Well after the Vikings had returned from their NFC wild-card victory over the Saints on Sunday, Mike Zimmer said he actually took a minute to stop, recall who else was still in the conference's playoff field — and realized that many of those teams look similar to what the Vikings are doing on offense.
"I was actually up in the defensive room, and I was sitting there trying to remember who is left," the Vikings coach said Monday. "There are a lot of running teams that are in there, so yeah, I think it's different from what a lot of teams are doing. I think it can be effective."

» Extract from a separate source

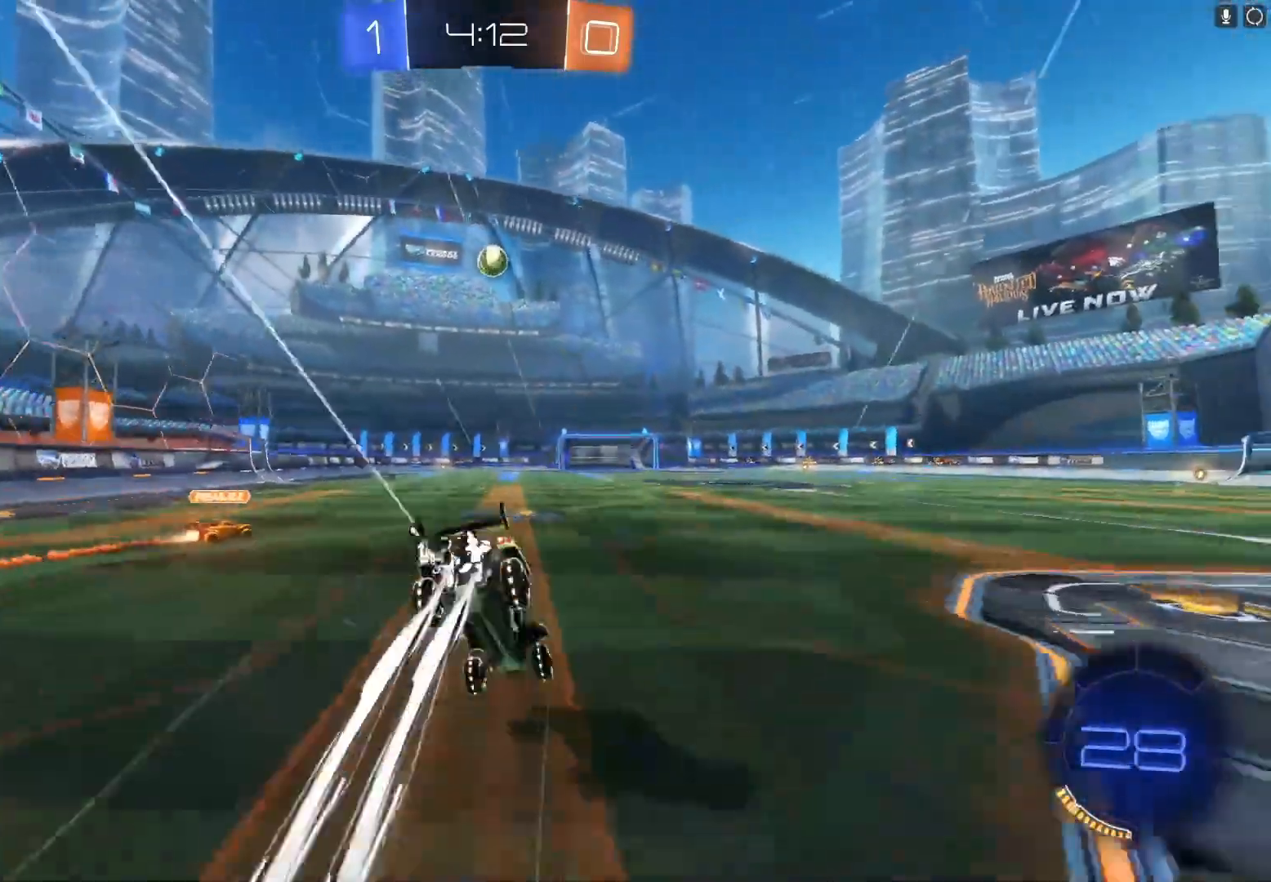
{"buttons": ["R2"], "left_stick": "center", "events": [[33, "B", "up"], [267, "left_stick", "center"]]}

The Vikings' grand plan to revamp their offense in 2019, after a lost 2018 season in which they fired offensive coordinator John DeFilippo with three games to go, revolved around bringing back a fairly traditional strain of the West Coast offense that new assistant head coach Gary Kubiak had used to win as an offensive coordinator under Mike Shanahan in Denver and as a head coach in Houston.

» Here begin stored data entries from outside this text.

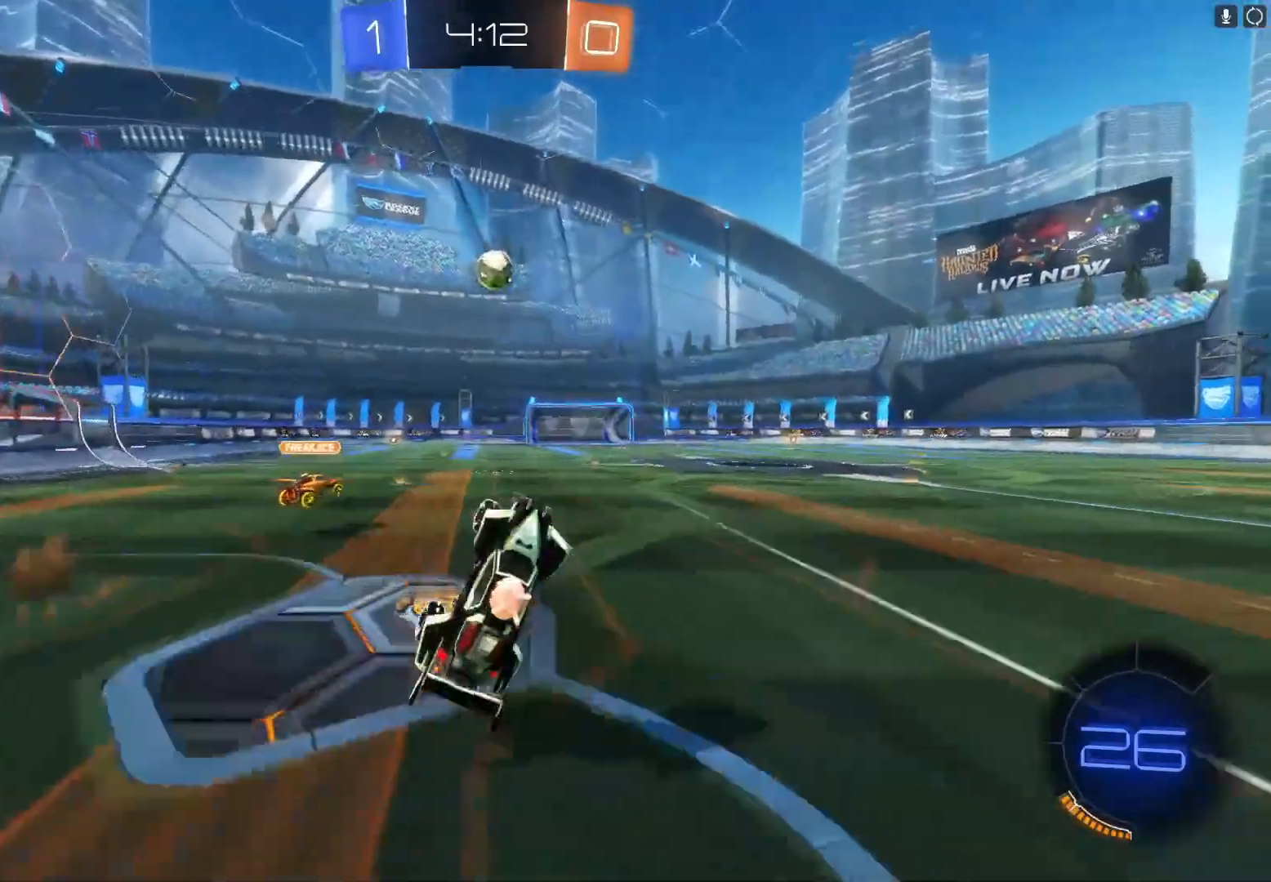
{"buttons": ["R2"], "left_stick": "center", "events": []}
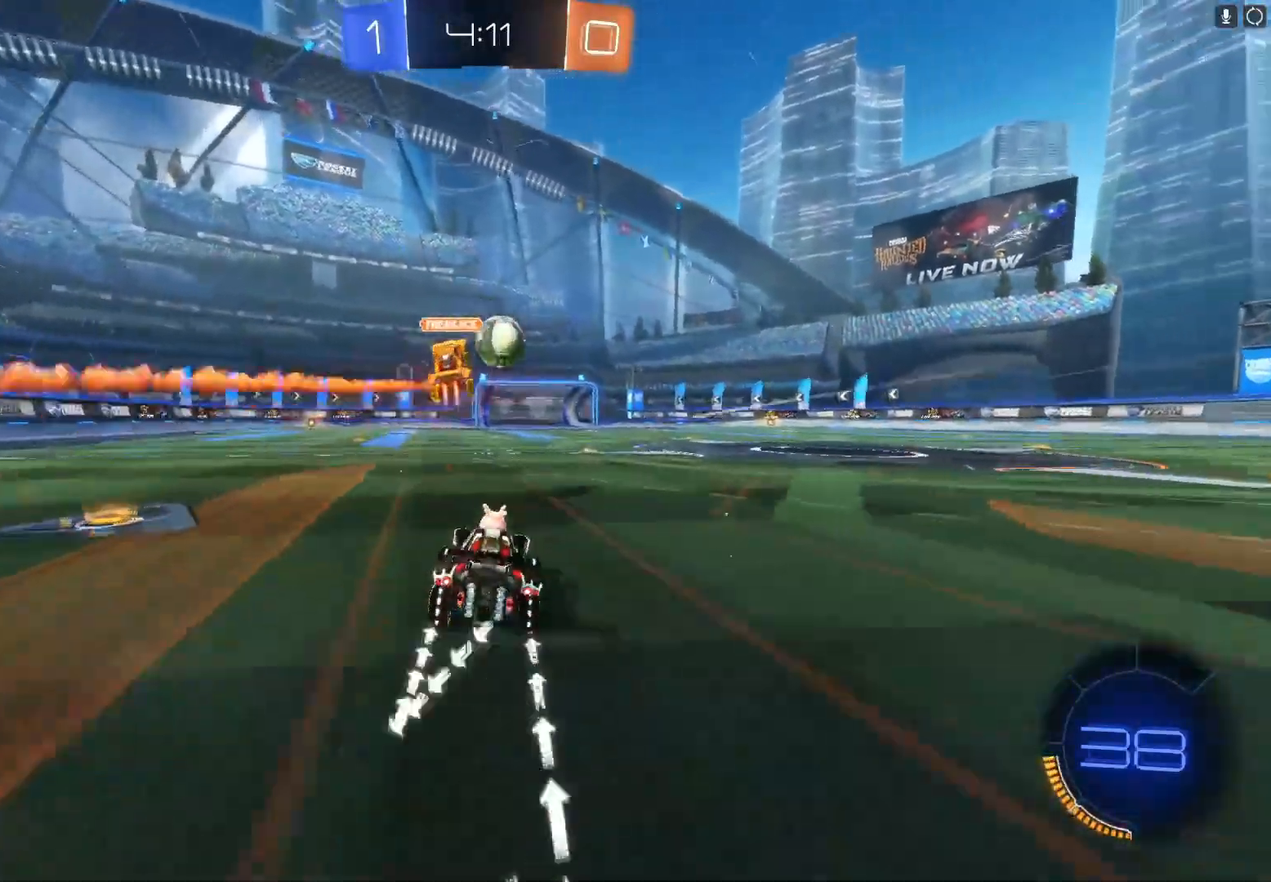
{"buttons": ["R2"], "left_stick": "center", "events": []}
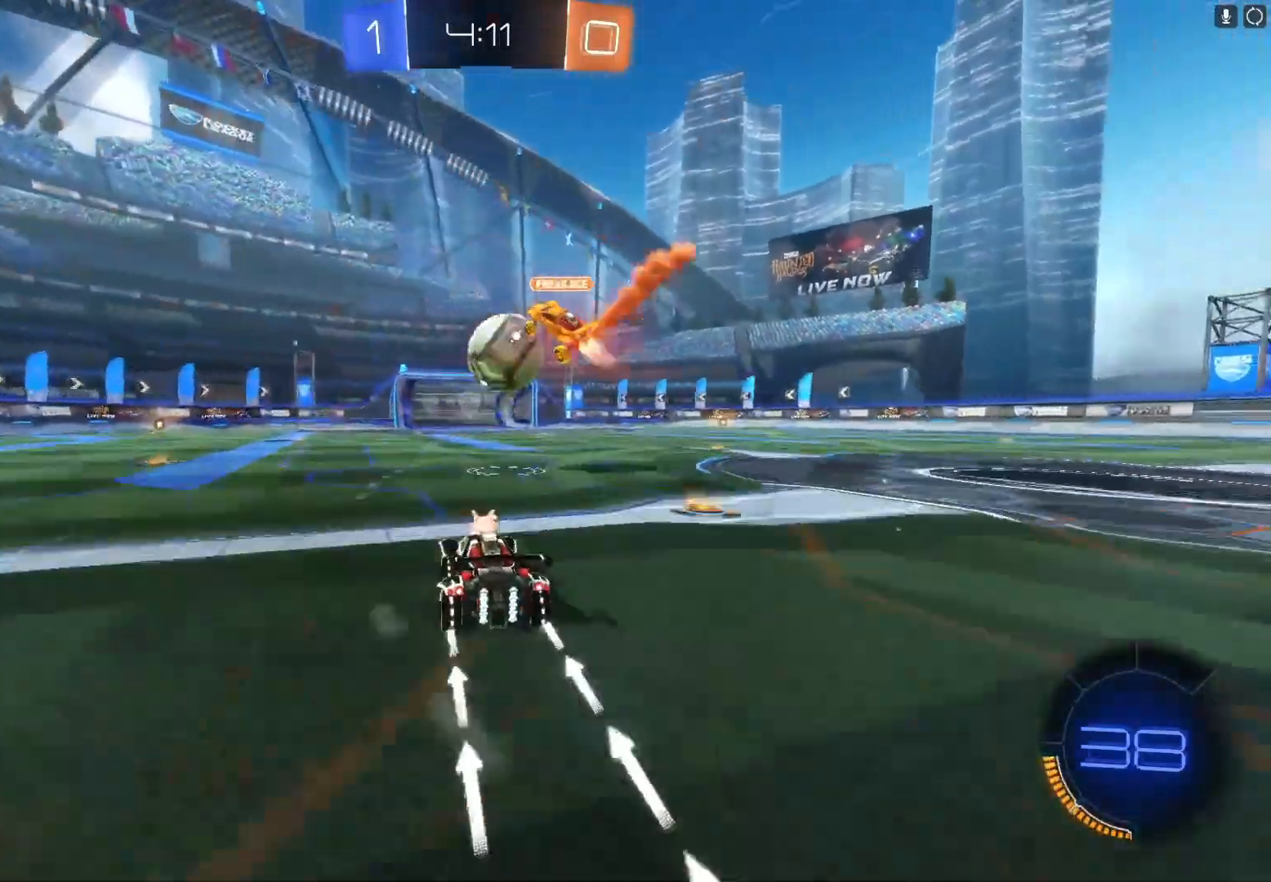
{"buttons": ["R2"], "left_stick": "center", "events": []}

Now, if they want to reach the Super Bowl, they will have to do so by stopping teams with philosophies similar to their own.
Shanahan's influence runs strong through three of the four teams still playing in the NFC, where Kubiak helped shape the Vikings attack that his son, Kyle, will try to stop in the NFC divisional playoffs on Saturday. Kubiak employed both Kyle Shanahan and Packers coach Matt LaFleur in Houston, and Cousins worked with both Shanahans, LaFleur and Rams coach Sean McVay while he was in Washington. The Seahawks — the NFC's other remaining team — also base their offense around West Coast principles with coordinator Brian Schottenheimer.
The schemes have followed different strains — the Vikings' approach hews closer to the one the 49ers used in the 1980s and the Broncos in the 1990s, while Kyle Shanahan's current scheme evolved from his time with Robert Griffin III in Washington and Matt Ryan in Atlanta and features lots of pre-snap motion and creative uses for his skill players — but there are some notable similarities between the Vikings and their opponent this weekend.
Flush with fullbacks
The 49ers and Vikings, according to Sharp Football Stats, are two of only four teams in the NFL who have three receivers on the field less than 60% of the time; another (Baltimore) is the top seed in the AFC playoffs. Their fullbacks — Kyle Juszczyk of the 49ers and C.J. Ham — are on the field more than any others in the league.
"The one thing about when you have two backs in the game, for instance, like C.J. or these guys — [the 49ers] have the same basic thing," Zimmer said. "They put the fullback out wide and now they open up the formation and they try to get a matchup with a corner or a linebacker. Really, might be in two backs or backs in protections, now it's one back and it's zone read, could be whatever, so there's a lot of variables to it where you can move players and different positions. It all kind of started way back with Bill Walsh in San Francisco and Mike Shanahan and now Kyle [Shanahan] and Gary [Kubiak] and these guys."